One thing I just realised is I need to be able to tell infer to ignore the HXL tags (on the row after the headers) although it seemed to do a reasonable job in any case

roll commented 6 years ago

Wow. That's great

mcarans commented 6 years ago

Thanks. I am trying to think how we could make Frictionless tools HXL aware. What I mean is simply in handling the second header row containing the HXL tags - not treating the tags as data eg. when validating a column, inferring column type etc. This will enable us to use the Frictionless tools on datasets converted to datapackages broadly as I have done above. What do you think?

roll commented 6 years ago

@mcarans On table level we support skip_rows argument. So we could use it like this to skip second row of a data source:

table = Table(data, schema=schmea, skip_rows=[2])

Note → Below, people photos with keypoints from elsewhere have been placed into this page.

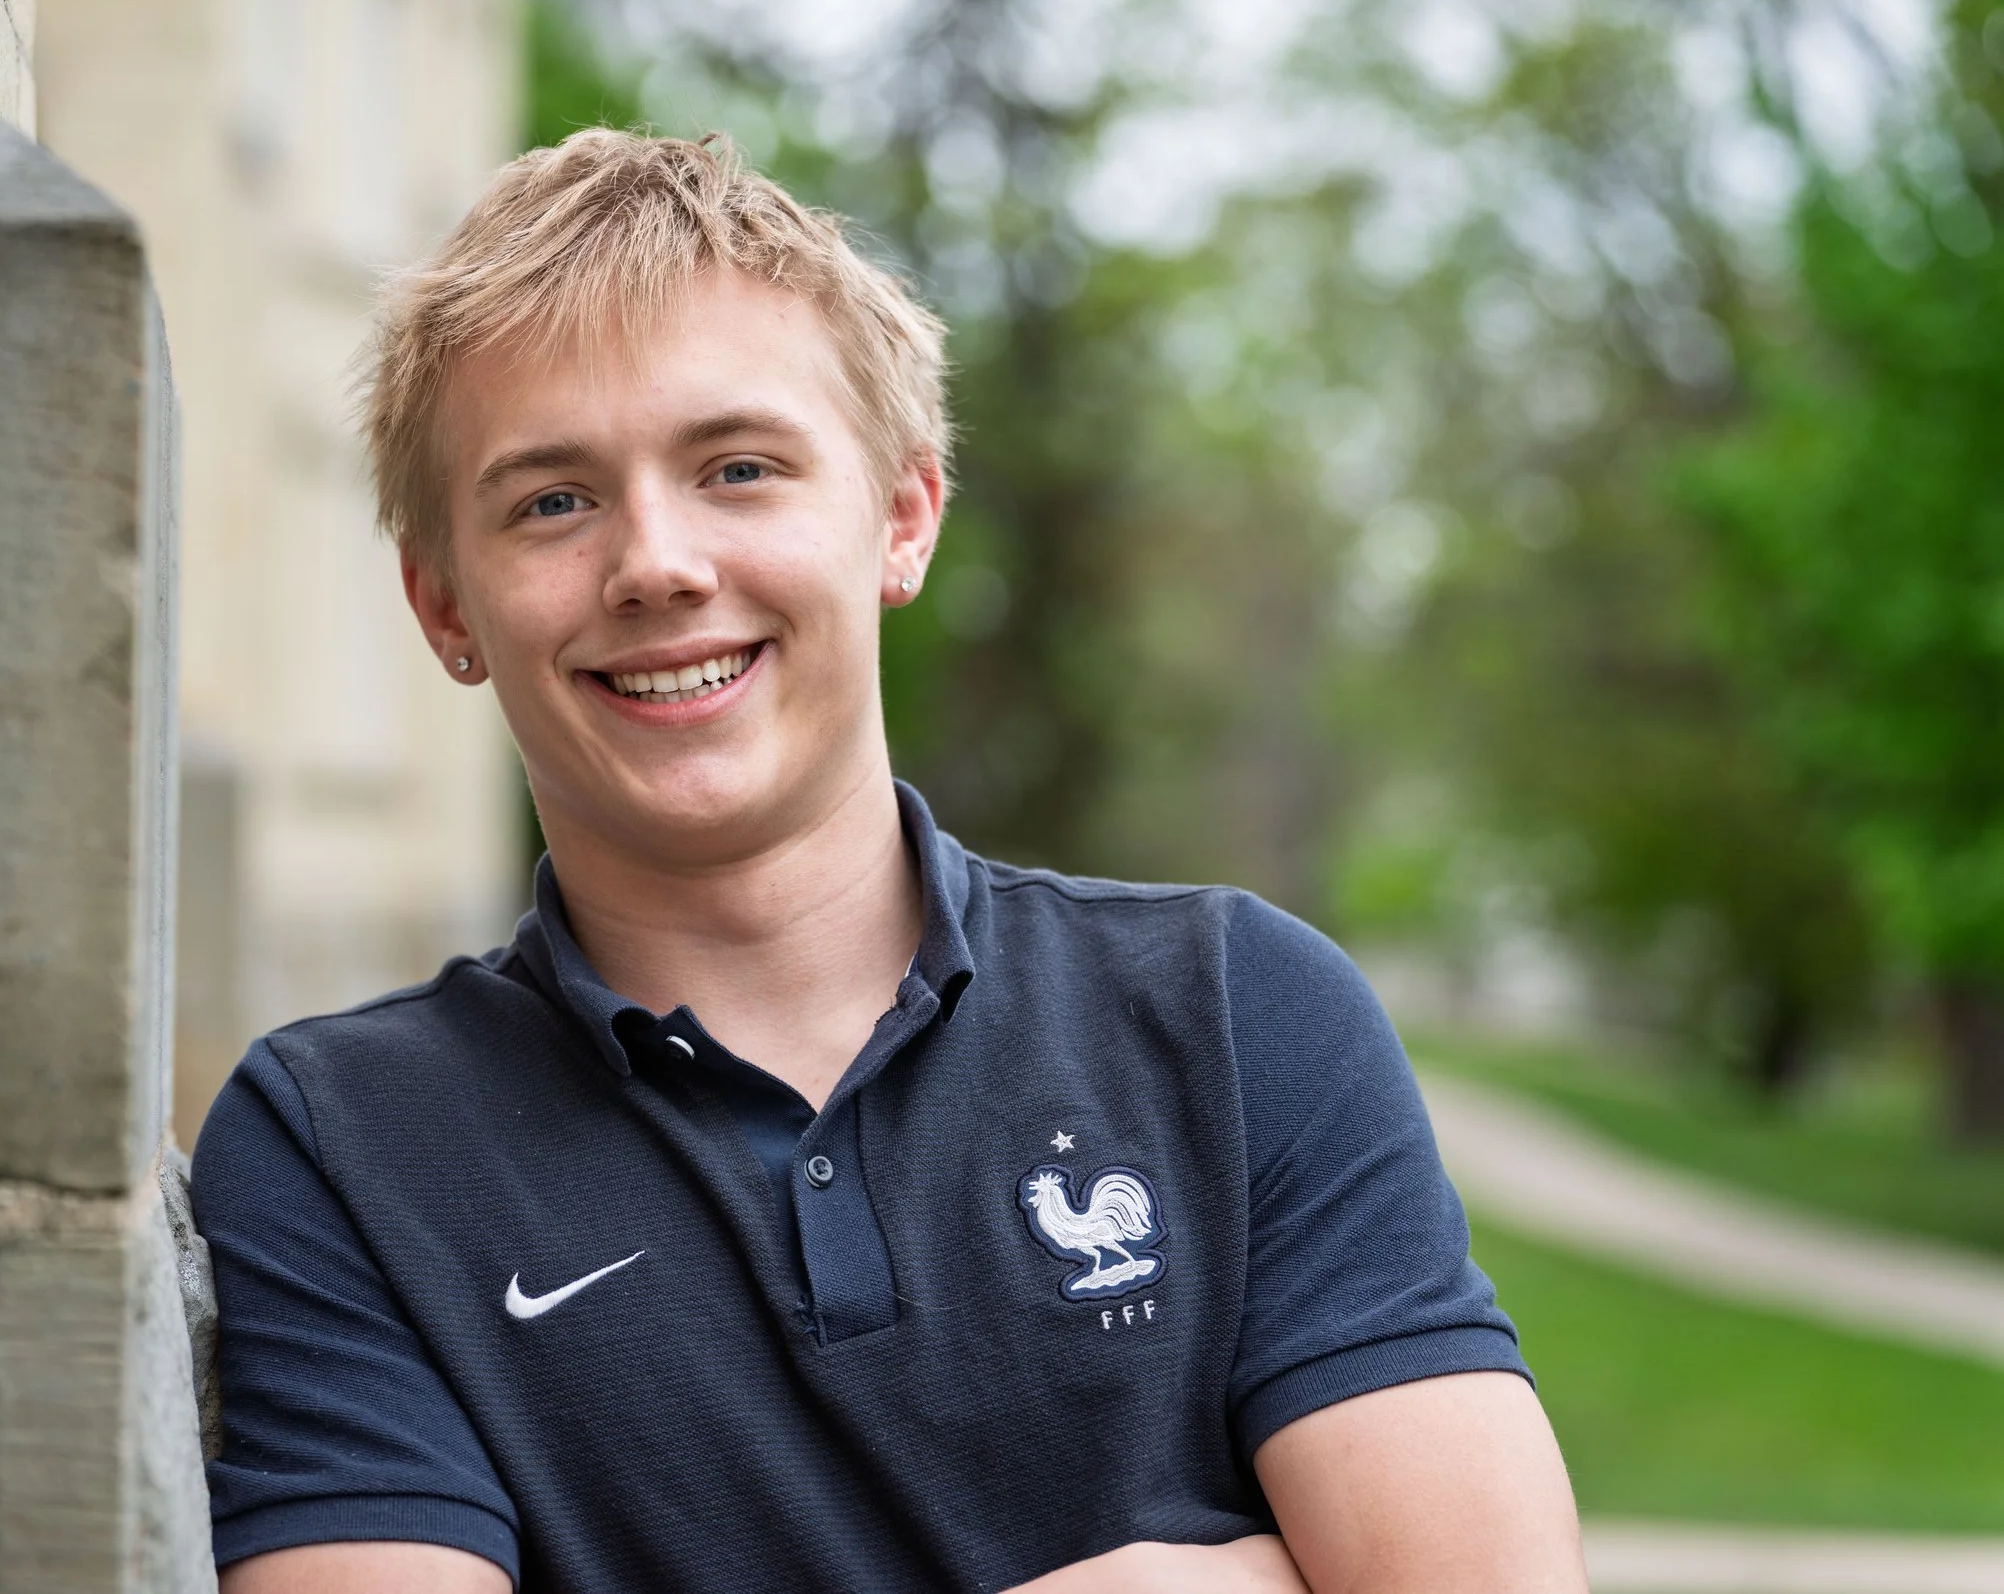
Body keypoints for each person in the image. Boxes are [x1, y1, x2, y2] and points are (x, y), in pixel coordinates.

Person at [191, 130, 1588, 1594]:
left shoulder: (1239, 1014)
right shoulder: (336, 1147)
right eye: (553, 499)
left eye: (738, 467)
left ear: (903, 516)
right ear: (443, 604)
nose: (656, 562)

It's not a part of the Data Package standard for now but as a concrete implementation datapackage-py still could add support for it:

package = Package({'resources': [{'name': 'name', 'path': 'path', 'skipRows': [2]]})

I suppose it will solve HXL tags issue?

mcarans commented 6 years ago

@roll That would be a good place to start.

Looking further ahead, I am pondering whether it's possible or worthwhile to make a tighter integration between Package (and Resource in particular) and HXL at least in the concrete implementation, but not sure how easy to plug into existing architecture eg. 'hxlTags': [2] instead of skipRows. But let's just go with what you had in mind for now.

rufuspollock commented 4 years ago

FIXED. Looks like this largely got resolved 😄